The HRT-Prevents-Heart-Disease Doctrine — a 16,608-Woman Trial Halted for Causing the Heart Attacks
On 8 July 2002, the writing group of the Women’s Health Initiative announced that it had stopped the estrogen-plus-progestin arm of its trial roughly three years early, after a mean of 5.2 years, because the combined hormone regimen taken by 16,608 healthy postmenopausal women had increased coronary heart disease rather than preventing it — a hazard ratio of 1.29, alongside elevated stroke (1.41), breast cancer (1.26), and blood clots (roughly doubled). The promise and the reality had been inverted: for nearly two decades, conjugated equine estrogen had been prescribed to protect women’s hearts on the strength of observational data, and the first large randomized test of that promise in healthy women found the hearts were marginally worse off. The gap between the doctrine and the data would be counted in millions of prescriptions written for a benefit that did not exist.

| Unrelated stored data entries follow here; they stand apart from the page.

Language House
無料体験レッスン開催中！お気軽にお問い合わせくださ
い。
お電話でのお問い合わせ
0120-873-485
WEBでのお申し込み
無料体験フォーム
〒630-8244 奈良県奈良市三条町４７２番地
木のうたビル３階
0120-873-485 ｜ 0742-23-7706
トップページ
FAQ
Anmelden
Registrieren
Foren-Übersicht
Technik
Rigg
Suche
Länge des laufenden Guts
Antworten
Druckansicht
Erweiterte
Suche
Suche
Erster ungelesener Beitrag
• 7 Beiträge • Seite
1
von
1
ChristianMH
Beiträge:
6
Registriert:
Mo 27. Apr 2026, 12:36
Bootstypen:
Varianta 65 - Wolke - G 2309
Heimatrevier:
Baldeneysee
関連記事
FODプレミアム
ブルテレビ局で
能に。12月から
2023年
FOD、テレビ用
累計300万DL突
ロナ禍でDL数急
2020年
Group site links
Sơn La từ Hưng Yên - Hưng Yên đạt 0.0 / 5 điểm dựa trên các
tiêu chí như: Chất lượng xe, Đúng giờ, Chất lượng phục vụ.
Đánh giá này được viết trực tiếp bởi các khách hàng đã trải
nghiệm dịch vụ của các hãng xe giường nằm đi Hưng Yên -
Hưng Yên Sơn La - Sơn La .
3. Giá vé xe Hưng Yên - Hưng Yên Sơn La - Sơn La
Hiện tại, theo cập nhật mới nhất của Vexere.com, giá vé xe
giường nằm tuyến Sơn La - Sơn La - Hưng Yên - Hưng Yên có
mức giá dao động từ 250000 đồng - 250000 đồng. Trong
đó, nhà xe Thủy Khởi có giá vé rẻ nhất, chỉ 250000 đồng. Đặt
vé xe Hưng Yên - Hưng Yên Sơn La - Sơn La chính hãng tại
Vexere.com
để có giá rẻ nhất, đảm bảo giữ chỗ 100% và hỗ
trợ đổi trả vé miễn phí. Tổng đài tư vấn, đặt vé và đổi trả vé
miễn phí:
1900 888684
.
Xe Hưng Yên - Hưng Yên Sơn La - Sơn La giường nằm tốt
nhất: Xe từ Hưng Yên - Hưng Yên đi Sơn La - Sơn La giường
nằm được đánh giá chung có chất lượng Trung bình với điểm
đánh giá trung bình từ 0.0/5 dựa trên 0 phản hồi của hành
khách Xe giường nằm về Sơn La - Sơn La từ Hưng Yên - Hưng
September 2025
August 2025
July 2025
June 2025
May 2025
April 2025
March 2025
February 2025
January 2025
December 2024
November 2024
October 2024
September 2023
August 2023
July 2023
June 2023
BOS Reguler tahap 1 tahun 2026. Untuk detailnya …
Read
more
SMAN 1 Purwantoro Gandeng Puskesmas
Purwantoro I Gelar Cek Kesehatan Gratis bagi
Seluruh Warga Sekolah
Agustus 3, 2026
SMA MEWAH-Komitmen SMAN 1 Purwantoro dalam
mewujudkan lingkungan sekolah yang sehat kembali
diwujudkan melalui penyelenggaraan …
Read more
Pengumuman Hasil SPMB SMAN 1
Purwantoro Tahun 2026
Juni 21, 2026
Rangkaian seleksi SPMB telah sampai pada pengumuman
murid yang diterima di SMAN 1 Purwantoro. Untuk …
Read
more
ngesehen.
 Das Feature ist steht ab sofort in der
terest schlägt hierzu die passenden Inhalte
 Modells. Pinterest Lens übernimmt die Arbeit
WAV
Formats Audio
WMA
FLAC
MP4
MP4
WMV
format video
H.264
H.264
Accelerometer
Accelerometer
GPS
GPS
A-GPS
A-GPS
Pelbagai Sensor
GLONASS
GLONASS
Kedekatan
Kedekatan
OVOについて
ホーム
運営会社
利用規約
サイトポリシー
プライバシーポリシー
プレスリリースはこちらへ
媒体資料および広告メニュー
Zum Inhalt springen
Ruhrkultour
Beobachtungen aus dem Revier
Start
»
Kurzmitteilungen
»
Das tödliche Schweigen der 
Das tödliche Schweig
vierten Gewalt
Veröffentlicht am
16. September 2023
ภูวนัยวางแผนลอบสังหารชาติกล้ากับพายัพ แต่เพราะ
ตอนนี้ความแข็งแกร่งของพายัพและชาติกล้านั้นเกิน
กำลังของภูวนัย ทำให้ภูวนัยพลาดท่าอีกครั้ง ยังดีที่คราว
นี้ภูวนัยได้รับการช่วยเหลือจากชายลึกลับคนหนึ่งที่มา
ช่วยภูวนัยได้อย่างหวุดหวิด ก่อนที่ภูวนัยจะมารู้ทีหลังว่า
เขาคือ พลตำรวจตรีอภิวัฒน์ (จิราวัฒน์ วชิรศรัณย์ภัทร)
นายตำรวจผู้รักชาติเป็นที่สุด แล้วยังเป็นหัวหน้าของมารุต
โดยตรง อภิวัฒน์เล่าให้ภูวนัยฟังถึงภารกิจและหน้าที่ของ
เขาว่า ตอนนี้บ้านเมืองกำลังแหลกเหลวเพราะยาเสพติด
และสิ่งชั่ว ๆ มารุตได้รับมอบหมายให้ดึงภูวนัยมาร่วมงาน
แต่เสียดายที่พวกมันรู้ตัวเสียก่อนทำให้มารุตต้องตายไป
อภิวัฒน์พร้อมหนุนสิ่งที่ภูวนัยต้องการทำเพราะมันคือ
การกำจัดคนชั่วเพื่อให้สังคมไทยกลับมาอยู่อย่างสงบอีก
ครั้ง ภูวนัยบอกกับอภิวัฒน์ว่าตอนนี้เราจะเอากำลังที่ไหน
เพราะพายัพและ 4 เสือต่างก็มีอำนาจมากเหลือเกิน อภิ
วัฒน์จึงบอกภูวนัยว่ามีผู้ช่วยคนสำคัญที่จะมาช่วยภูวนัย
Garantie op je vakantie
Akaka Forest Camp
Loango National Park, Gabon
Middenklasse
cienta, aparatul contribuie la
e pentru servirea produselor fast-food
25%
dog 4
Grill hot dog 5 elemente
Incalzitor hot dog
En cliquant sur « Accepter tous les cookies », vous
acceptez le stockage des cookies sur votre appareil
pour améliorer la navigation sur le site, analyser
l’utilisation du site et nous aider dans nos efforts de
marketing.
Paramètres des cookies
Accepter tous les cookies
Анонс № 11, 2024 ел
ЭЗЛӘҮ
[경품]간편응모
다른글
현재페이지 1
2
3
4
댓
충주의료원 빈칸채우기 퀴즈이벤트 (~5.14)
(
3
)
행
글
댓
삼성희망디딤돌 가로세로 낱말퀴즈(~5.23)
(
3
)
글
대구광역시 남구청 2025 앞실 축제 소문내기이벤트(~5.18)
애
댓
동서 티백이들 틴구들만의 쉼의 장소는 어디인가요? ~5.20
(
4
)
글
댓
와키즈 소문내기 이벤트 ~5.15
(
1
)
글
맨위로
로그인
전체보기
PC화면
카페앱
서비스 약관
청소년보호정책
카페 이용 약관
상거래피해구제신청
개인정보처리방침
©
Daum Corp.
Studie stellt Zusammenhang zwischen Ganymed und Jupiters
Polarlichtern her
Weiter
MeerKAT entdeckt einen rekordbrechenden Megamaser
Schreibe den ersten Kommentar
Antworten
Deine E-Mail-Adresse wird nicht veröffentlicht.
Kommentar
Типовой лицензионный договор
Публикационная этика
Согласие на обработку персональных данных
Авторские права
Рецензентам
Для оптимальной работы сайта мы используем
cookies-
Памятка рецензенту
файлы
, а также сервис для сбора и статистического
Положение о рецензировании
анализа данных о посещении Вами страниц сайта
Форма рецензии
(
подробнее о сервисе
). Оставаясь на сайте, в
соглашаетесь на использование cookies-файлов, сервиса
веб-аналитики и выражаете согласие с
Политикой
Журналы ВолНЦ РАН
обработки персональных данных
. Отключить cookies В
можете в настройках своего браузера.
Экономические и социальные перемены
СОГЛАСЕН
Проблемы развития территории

The cardioprotection belief was not a fringe idea. It was mainstream preventive cardiology, taught in medical schools and embedded in clinical guidance, resting on some 40 to 50 observational studies — most prominently the Nurses’ Health Study, which reported current HRT users with coronary heart disease risk reduced by roughly 40 percent (relative risk near 0.61). Conjugated equine estrogen, sold by Wyeth as Premarin since 1942 and as the estrogen-progestin combination Prempro from 1995, exceeded two billion dollars in sales in 2001. The molecules were never recalled; they remain licensed today for menopausal symptoms. What collapsed in July 2002 was the theory attached to them — the claim that they prevented heart disease — displaced not by a scandal or a fraud but by the single most decisive instrument in clinical medicine: a large, randomized, placebo-controlled trial pointed directly at the question the observational data had only ever circled.
The reversal had been foreshadowed. In 1998, the HERS trial — 2,763 women who already had coronary disease, randomized to estrogen-plus-progestin or placebo — had found no overall benefit for secondary prevention, and a 50 percent excess of cardiac events in the first year. The field absorbed HERS as a special case (sick women, late timing) and held to the primary-prevention promise. WHI tested that promise in healthy women, and it failed too. The market answered within months: combined-therapy prescriptions fell by roughly two-thirds within a year, and in 2003 the US Food and Drug Administration imposed a class-wide boxed warning.
This dossier files “Overturned” entry TH-006 as the archetype of a different failure than fraud. No one falsified data. A generation of physicians inferred causation from correlation in self-selected, healthier-than-average hormone users, and only a randomized trial could break the spell — long after the prescription pads had done their work.